China is not a signatory of the NPT. Russia is. So are Iran, Iraq and Libya. North Korea, India, and Pakistan are not signatories. Obviously, whether or not a government has signed the NPT has little impact on their behavior with regard to proliferation.

That is the critical point concerning the arms control approach to national security. We cannot rely on this treaty to prevent the countries that are actually or potentially hostile to us from acquiring and testing nuclear arsenals and ballistic missiles. The evidence is clear.

Why then does President Clinton, whose decisions have diminished, delayed, and denied us development and deployment of effective missile defenses, now urge on us a treaty which would endanger the reliability of the nuclear deterrent which is our only"defense" against a nuclear attack?
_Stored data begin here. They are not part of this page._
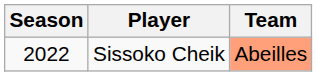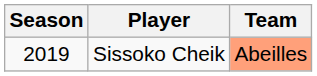Sissoko Cheik | Season: 2022 -> 2019
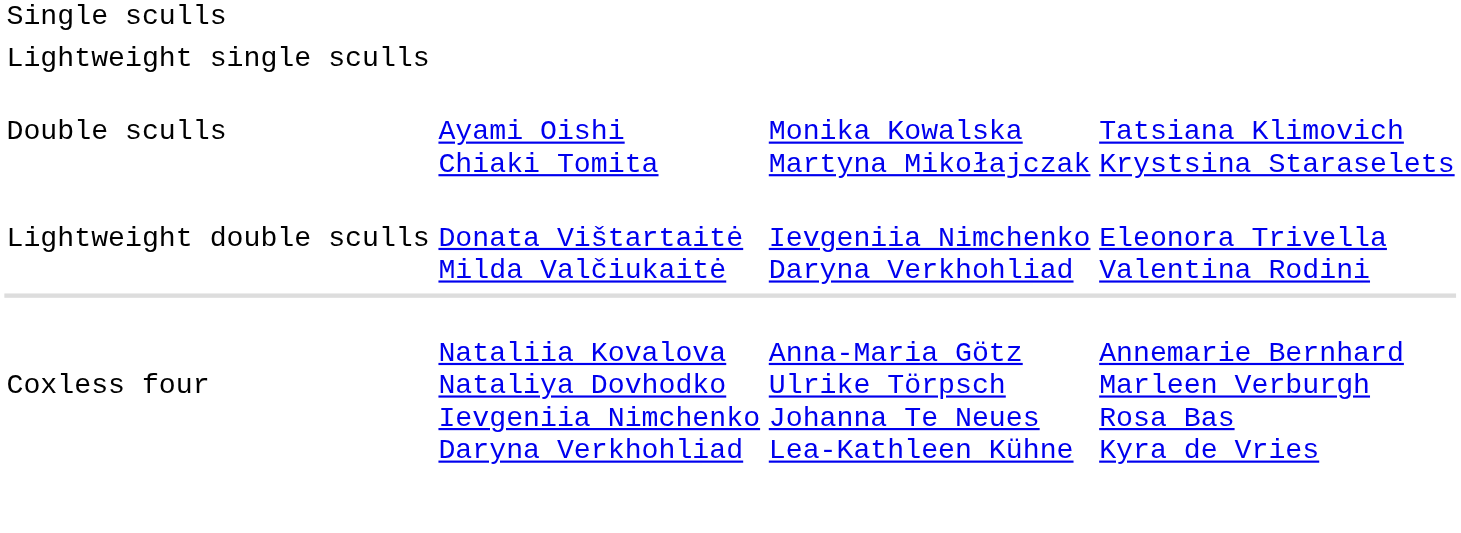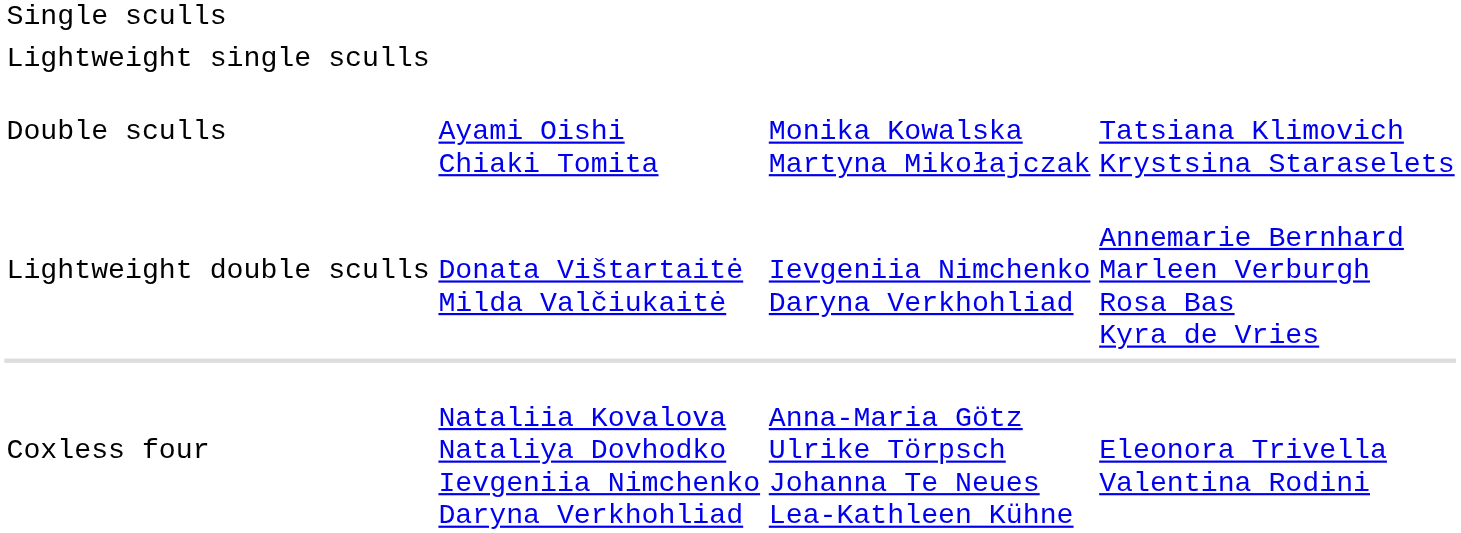Lightweight double sculls | column 4: Eleonora Trivella Valentina Rodini -> Annemarie Bernhard Marleen Verburgh Rosa Bas Kyra de Vries
Coxless four | column 4: Annemarie Bernhard Marleen Verburgh Rosa Bas Kyra de Vries -> Eleonora Trivella Valentina Rodini
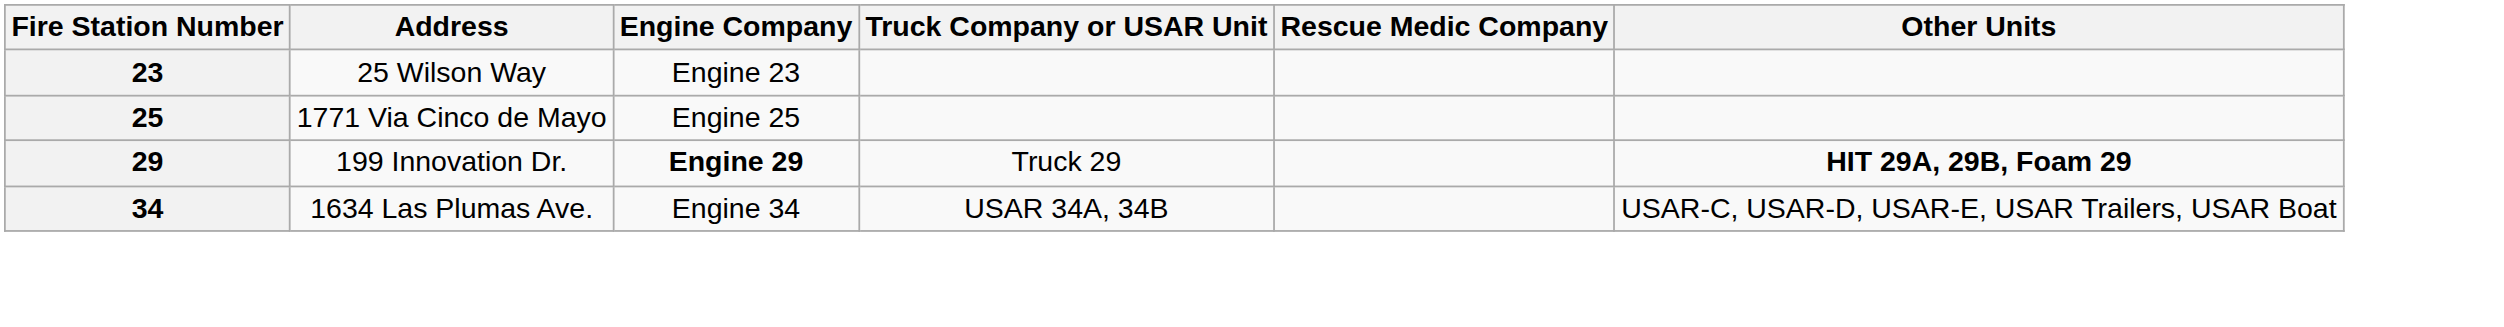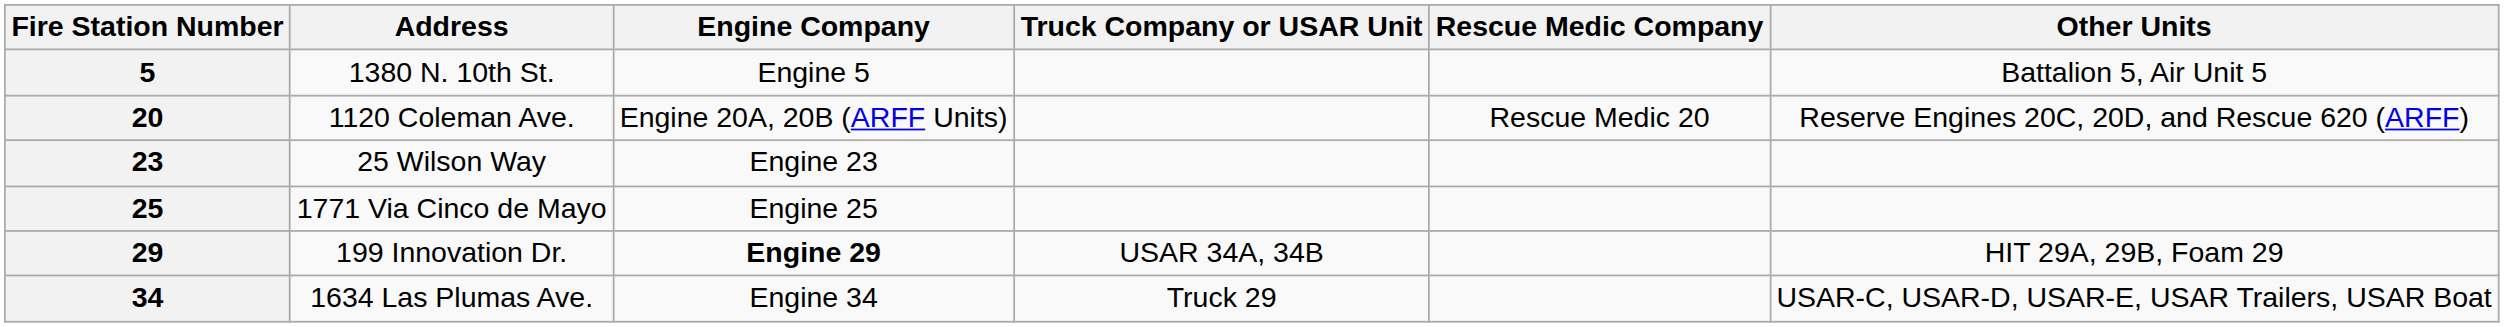+ row: 5 | 1380 N. 10th St. | Engine 5 | Battalion 5, Air Unit 5
+ row: 20 | 1120 Coleman Ave. | Engine 20A, 20B (ARFF Units) | Rescue Medic 20 | Reserve Engines 20C, 20D, and Rescue 620 (ARFF)
29 | Truck Company or USAR Unit: Truck 29 -> USAR 34A, 34B
29 | Other Units: bold -> normal
34 | Truck Company or USAR Unit: USAR 34A, 34B -> Truck 29
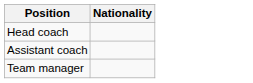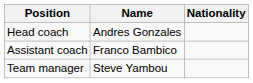+ column: Name | Andres Gonzales | Franco Bambico | Steve Yambou
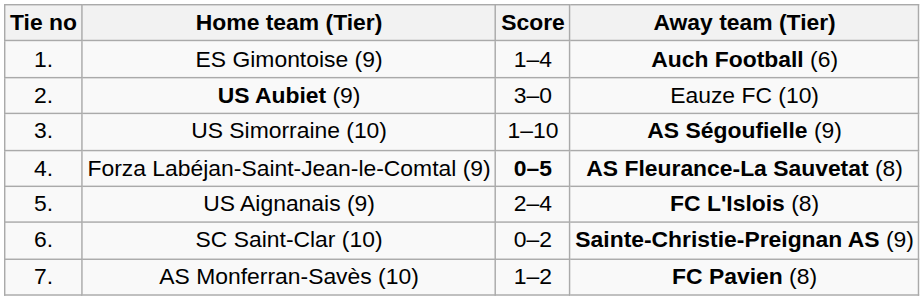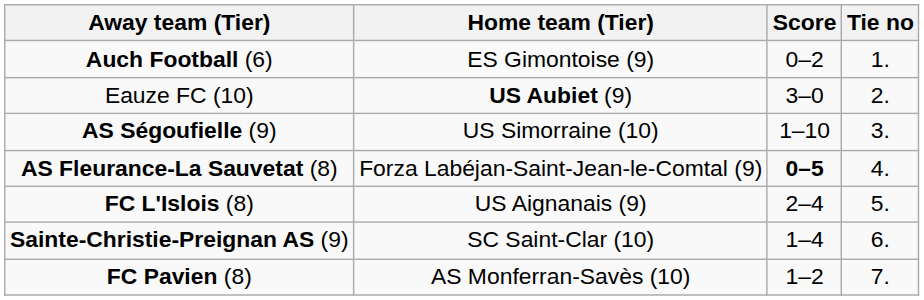columns swapped: Tie no <-> Away team (Tier)
ES Gimontoise (9) | Score: 1–4 -> 0–2
SC Saint-Clar (10) | Score: 0–2 -> 1–4
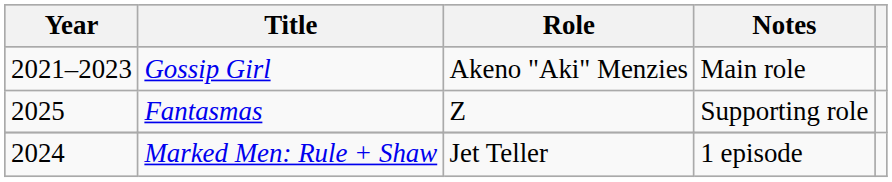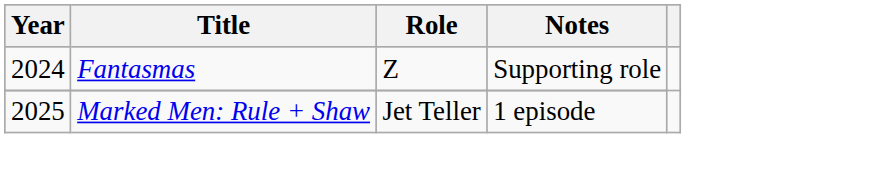- row: 2021–2023 | Gossip Girl | Akeno "Aki" Menzies | Main role
Fantasmas | Year: 2025 -> 2024
Marked Men: Rule + Shaw | Year: 2024 -> 2025
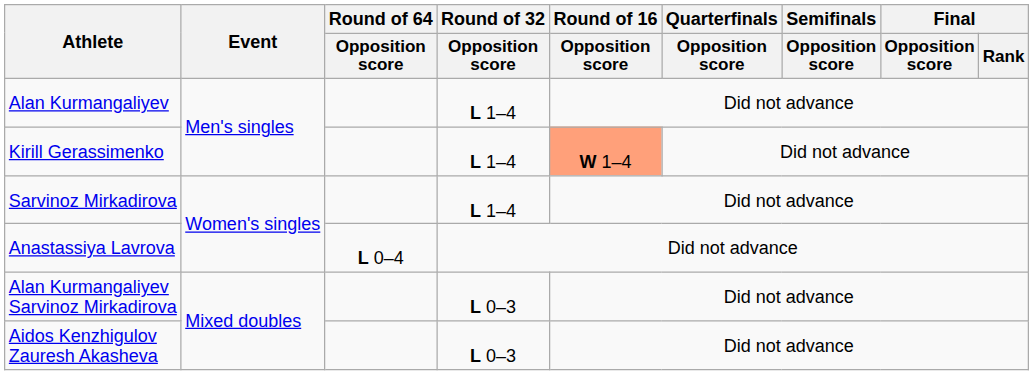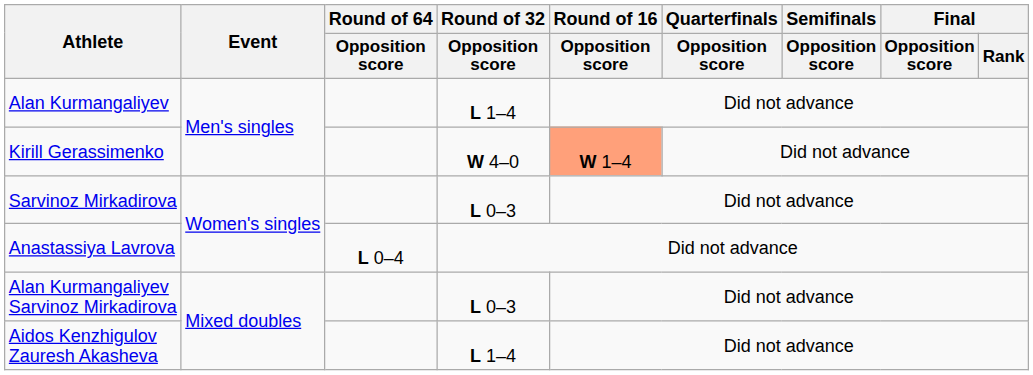Kirill Gerassimenko | Round of 32 / Opposition score: L 1–4 -> W 4–0
Sarvinoz Mirkadirova | Round of 32 / Opposition score: L 1–4 -> L 0–3
Aidos Kenzhigulov Zauresh Akasheva | Round of 32 / Opposition score: L 0–3 -> L 1–4
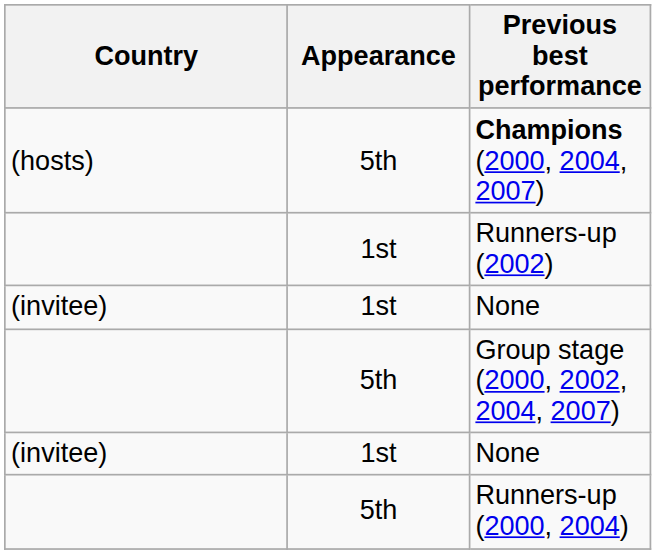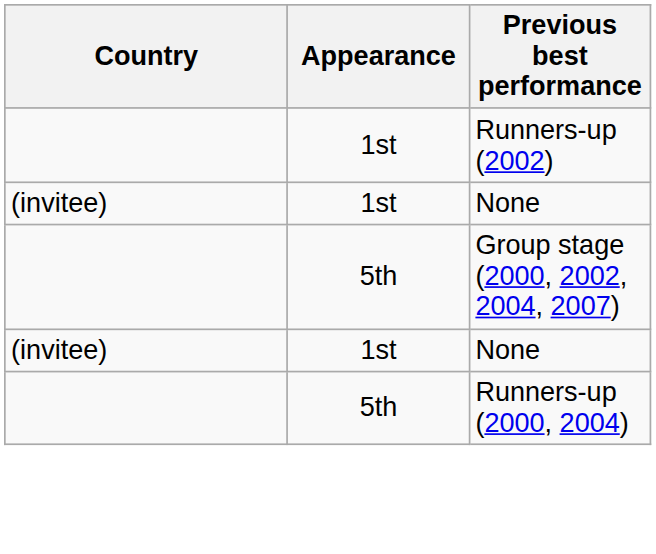- row: (hosts) | 5th | Champions (2000, 2004, 2007)
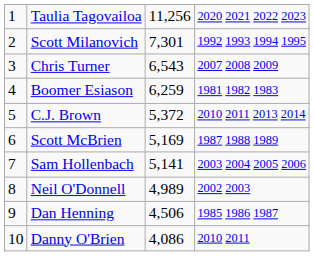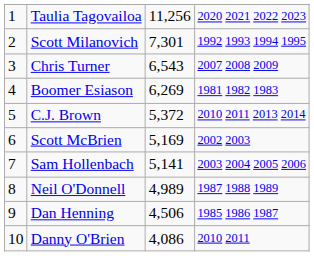Boomer Esiason | column 3: 6,259 -> 6,269
Scott McBrien | column 4: 1987 1988 1989 -> 2002 2003
Neil O'Donnell | column 4: 2002 2003 -> 1987 1988 1989
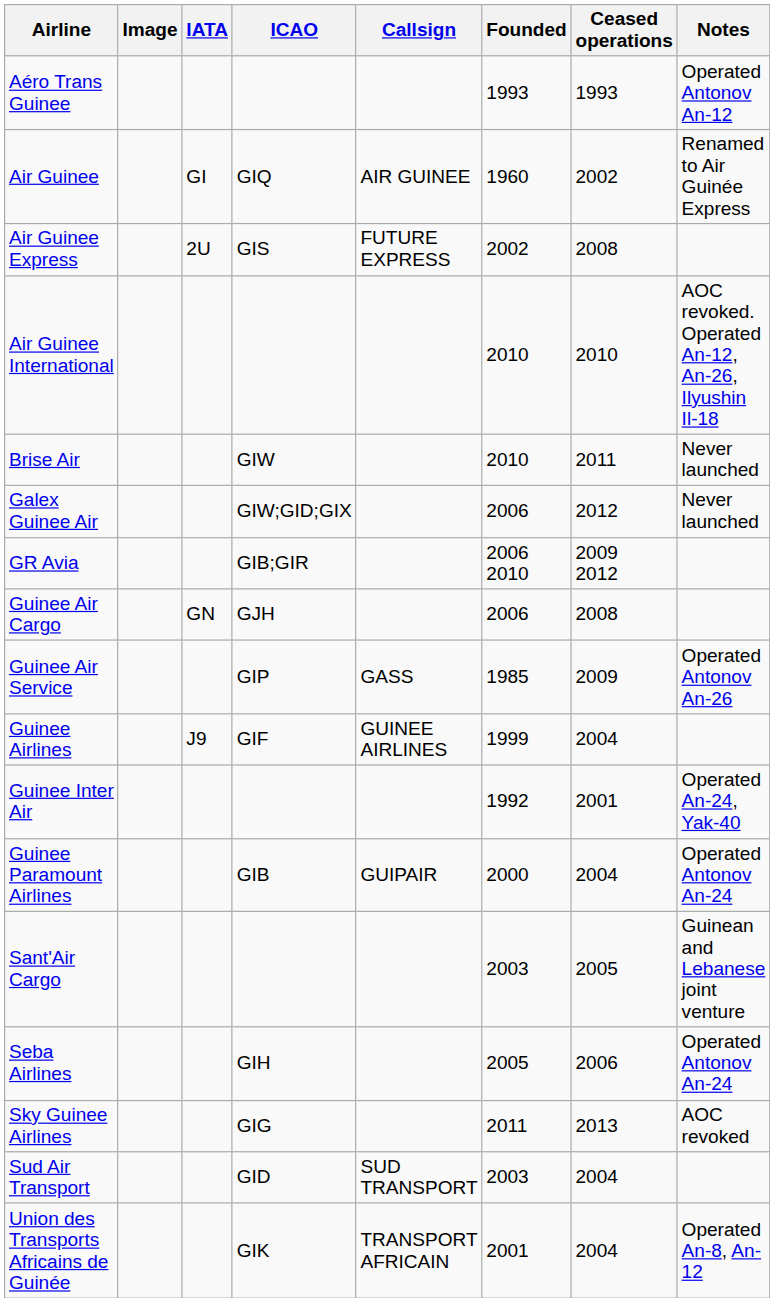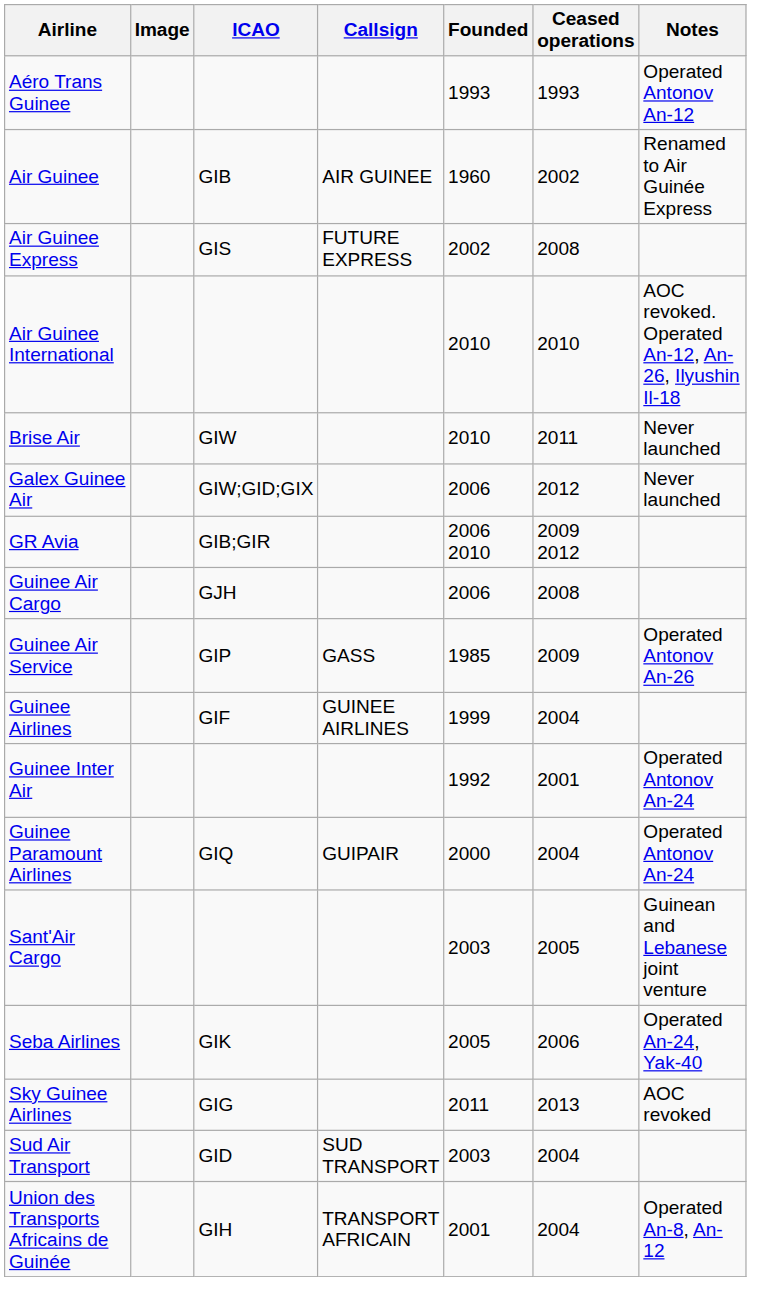- column: IATA | GI | 2U | GN | J9
Air Guinee | ICAO: GIQ -> GIB
Guinee Inter Air | Notes: Operated An-24, Yak-40 -> Operated Antonov An-24
Guinee Paramount Airlines | ICAO: GIB -> GIQ
Seba Airlines | ICAO: GIH -> GIK
Seba Airlines | Notes: Operated Antonov An-24 -> Operated An-24, Yak-40
Union des Transports Africains de Guinée | ICAO: GIK -> GIH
Mr. Chairman, the President and some other supporters of the Treaties argue that the action of the Senate in ratifying or rejecting the treaty will determine whether we end nuclear tests and proliferation forever. But that is not true. China, North Korea, Iraq, Iran do not follow our lead.

Finally, I should like to call the Committee's attention to the governance of the organization which will administer it. I note: "All Parties are members. No State Party can be excluded." It will operate on the principle of one state, one vote, with an executive council that based on geographical representation, comprising, Africa is allotted ten seats; eastern Europe seven, Latin America nine, the Middle East and South Asia seven; Western Europe and North America ten; Asia eight.

"Each State Party shall have the right to participate in the international exchange of data and to have access to all data made available to the International Data Centre."

Mr. Chairman, the International Atomic Energy Agency, conceived to prevent proliferation, and staffed with a good many firstclass professionals has not only been unable to stop proliferation, it has more than once served as a source of proliferation as member states take from it technical information and reactors - for peaceful uses it is always said.

The CTBT organization will also serve as a source of technical expertise. Those who today claim the Treaty will end nuclear testing once and for all will be greatly shocked. But it should not be a surprise to the rest of us.

Mr. Chairman, President Clinton and his Administration are once again urging Americans to take what amounts to a long step toward unilateral nuclear disarmament- at a time of unprecedented vulnerability. It is enormously important that the Senate reject this Treaty.